Data items
▬▬▬▬▬▬▬▬▬▬
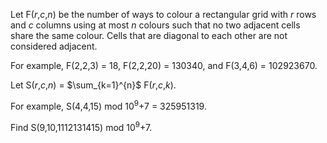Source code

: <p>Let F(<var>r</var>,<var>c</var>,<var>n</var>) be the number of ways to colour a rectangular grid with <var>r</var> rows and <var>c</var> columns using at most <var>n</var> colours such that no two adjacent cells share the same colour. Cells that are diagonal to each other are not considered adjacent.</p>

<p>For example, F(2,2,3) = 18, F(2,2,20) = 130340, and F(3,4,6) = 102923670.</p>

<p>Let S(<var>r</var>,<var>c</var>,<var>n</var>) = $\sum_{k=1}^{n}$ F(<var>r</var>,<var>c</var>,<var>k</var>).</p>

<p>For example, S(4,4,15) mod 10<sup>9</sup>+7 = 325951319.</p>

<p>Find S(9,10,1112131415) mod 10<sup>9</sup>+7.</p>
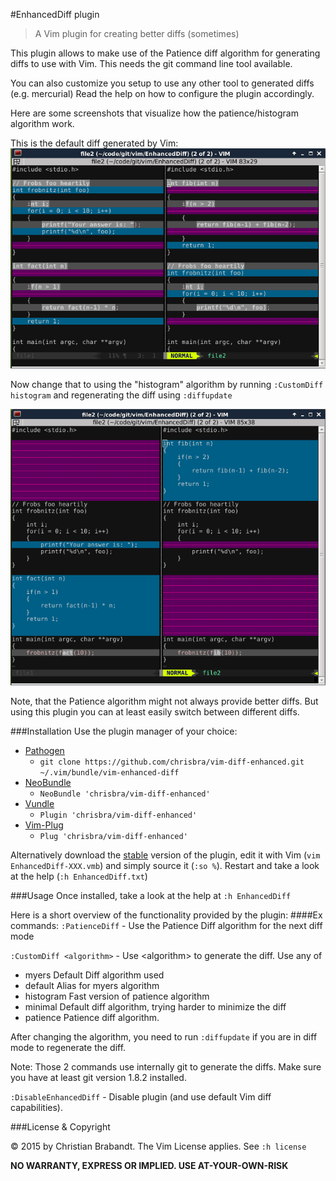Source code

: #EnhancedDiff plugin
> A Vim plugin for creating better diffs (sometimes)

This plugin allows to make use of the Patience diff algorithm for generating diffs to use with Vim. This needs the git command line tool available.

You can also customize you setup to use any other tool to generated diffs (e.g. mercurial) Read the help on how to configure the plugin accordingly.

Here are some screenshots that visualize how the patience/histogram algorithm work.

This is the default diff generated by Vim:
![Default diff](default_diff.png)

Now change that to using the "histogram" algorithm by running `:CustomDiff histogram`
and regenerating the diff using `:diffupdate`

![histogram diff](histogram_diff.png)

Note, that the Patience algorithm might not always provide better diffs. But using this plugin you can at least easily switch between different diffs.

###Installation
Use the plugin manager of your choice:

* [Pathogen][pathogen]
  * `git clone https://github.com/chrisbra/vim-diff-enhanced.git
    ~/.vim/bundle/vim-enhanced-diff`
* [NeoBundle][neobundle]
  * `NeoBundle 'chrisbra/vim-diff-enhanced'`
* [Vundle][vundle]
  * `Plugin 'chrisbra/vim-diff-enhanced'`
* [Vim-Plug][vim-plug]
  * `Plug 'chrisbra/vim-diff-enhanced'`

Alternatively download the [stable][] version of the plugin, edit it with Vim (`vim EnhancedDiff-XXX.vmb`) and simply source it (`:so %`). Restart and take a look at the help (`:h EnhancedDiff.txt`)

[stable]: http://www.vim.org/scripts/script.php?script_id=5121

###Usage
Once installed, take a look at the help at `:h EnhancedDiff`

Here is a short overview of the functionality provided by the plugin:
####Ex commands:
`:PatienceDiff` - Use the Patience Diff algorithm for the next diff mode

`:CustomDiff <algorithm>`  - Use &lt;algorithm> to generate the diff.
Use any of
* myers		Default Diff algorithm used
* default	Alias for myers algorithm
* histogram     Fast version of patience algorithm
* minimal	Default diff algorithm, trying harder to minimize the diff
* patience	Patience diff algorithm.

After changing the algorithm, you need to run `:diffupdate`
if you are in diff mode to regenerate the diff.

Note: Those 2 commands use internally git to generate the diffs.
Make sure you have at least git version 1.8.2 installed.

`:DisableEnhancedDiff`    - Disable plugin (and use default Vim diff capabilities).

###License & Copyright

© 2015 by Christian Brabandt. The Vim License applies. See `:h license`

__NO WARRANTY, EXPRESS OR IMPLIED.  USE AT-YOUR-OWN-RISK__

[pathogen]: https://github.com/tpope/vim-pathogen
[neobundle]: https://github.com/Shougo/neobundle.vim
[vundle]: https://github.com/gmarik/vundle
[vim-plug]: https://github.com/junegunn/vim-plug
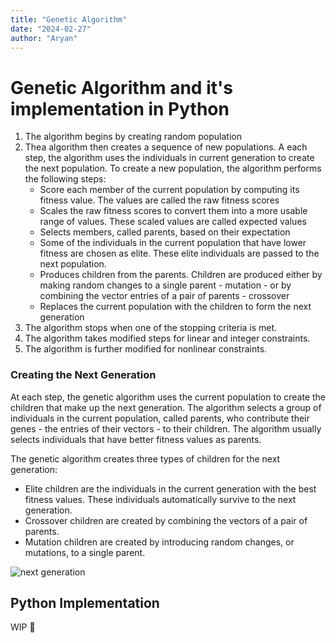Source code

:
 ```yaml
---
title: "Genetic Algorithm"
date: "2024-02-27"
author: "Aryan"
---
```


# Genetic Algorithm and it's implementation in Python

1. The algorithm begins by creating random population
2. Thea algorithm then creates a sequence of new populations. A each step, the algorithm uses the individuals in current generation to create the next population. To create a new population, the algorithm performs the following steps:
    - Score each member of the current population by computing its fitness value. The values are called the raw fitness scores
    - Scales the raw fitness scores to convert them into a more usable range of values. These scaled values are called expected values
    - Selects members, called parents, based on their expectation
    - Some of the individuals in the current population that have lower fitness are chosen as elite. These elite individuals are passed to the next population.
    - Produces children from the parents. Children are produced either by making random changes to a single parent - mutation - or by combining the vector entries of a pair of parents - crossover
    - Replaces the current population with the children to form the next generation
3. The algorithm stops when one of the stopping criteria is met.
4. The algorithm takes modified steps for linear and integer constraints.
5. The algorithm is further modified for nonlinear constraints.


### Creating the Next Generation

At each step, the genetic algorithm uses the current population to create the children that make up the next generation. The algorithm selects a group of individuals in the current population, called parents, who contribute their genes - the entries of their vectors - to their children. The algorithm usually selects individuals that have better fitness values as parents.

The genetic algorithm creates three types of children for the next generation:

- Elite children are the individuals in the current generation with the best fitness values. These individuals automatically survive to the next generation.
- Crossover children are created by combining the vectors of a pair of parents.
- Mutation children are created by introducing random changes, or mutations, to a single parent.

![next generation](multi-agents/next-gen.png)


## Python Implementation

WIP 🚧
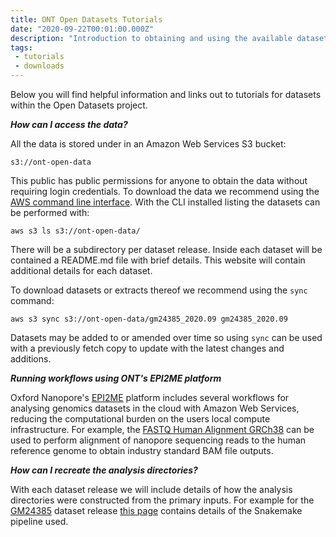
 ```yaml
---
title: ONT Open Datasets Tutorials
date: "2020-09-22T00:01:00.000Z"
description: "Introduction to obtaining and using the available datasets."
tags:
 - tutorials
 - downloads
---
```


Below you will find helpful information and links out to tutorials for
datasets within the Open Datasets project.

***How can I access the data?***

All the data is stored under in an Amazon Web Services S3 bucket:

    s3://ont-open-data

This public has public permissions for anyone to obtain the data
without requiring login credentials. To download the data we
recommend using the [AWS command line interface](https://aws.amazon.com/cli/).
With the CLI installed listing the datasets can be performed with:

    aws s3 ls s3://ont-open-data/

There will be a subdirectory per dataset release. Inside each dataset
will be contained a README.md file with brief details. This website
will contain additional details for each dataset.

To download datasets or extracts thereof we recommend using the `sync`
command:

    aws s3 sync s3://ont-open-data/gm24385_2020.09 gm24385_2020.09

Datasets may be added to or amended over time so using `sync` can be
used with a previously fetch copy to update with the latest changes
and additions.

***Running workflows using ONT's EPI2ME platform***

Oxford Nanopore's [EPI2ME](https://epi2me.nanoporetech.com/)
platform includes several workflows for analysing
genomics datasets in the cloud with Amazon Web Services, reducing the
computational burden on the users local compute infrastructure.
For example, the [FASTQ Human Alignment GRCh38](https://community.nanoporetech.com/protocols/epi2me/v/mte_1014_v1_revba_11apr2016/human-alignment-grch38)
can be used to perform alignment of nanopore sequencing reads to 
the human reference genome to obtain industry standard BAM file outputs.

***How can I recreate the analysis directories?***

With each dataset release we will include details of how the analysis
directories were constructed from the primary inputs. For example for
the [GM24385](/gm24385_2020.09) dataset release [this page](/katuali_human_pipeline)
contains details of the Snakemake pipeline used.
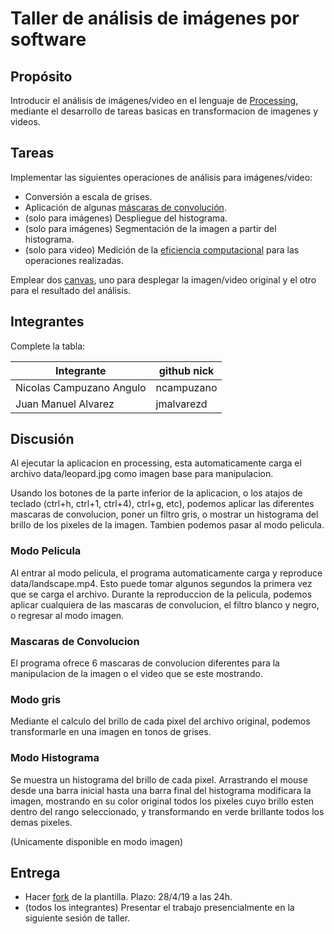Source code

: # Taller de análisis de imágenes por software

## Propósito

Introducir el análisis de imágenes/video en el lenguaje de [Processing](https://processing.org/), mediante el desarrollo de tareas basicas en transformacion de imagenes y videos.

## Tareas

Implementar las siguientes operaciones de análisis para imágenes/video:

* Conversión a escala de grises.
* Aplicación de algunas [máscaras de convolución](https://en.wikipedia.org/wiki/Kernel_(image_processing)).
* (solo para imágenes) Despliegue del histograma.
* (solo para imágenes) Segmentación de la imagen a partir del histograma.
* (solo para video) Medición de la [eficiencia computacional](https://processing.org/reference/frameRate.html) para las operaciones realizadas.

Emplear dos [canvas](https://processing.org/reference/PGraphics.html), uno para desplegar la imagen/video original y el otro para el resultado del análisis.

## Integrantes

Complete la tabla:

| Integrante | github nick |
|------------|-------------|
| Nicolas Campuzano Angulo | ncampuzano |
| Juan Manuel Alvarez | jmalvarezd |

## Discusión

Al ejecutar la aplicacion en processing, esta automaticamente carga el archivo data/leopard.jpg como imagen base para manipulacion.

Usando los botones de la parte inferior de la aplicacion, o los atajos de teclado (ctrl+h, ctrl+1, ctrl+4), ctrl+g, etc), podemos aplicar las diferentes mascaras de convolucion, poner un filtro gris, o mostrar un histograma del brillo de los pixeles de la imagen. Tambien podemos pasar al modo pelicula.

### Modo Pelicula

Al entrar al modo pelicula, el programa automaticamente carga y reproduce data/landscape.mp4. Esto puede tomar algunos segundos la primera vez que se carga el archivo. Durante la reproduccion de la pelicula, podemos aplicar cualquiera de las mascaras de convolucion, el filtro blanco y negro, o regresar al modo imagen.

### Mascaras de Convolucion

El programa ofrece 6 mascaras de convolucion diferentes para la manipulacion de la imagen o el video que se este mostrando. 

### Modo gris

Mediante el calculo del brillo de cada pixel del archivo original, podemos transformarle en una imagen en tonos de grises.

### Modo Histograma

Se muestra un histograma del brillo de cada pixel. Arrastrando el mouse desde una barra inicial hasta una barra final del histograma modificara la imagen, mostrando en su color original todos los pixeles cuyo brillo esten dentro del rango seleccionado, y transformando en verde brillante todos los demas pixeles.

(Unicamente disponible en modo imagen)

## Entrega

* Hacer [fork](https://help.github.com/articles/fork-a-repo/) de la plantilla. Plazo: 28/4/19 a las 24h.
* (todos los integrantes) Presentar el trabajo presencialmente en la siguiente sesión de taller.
▬▬▬▬▬▬▬▬▬▬
_EXERCISE DETAILS:_ Will you return exactly the lines above from the one with "## Discusión" down to the one with "### Modo Pelicula", counting both as part of the range?

_YOUR RESPONSE:_
## Discusión

Al ejecutar la aplicacion en processing, esta automaticamente carga el archivo data/leopard.jpg como imagen base para manipulacion.

Usando los botones de la parte inferior de la aplicacion, o los atajos de teclado (ctrl+h, ctrl+1, ctrl+4), ctrl+g, etc), podemos aplicar las diferentes mascaras de convolucion, poner un filtro gris, o mostrar un histograma del brillo de los pixeles de la imagen. Tambien podemos pasar al modo pelicula.

### Modo Pelicula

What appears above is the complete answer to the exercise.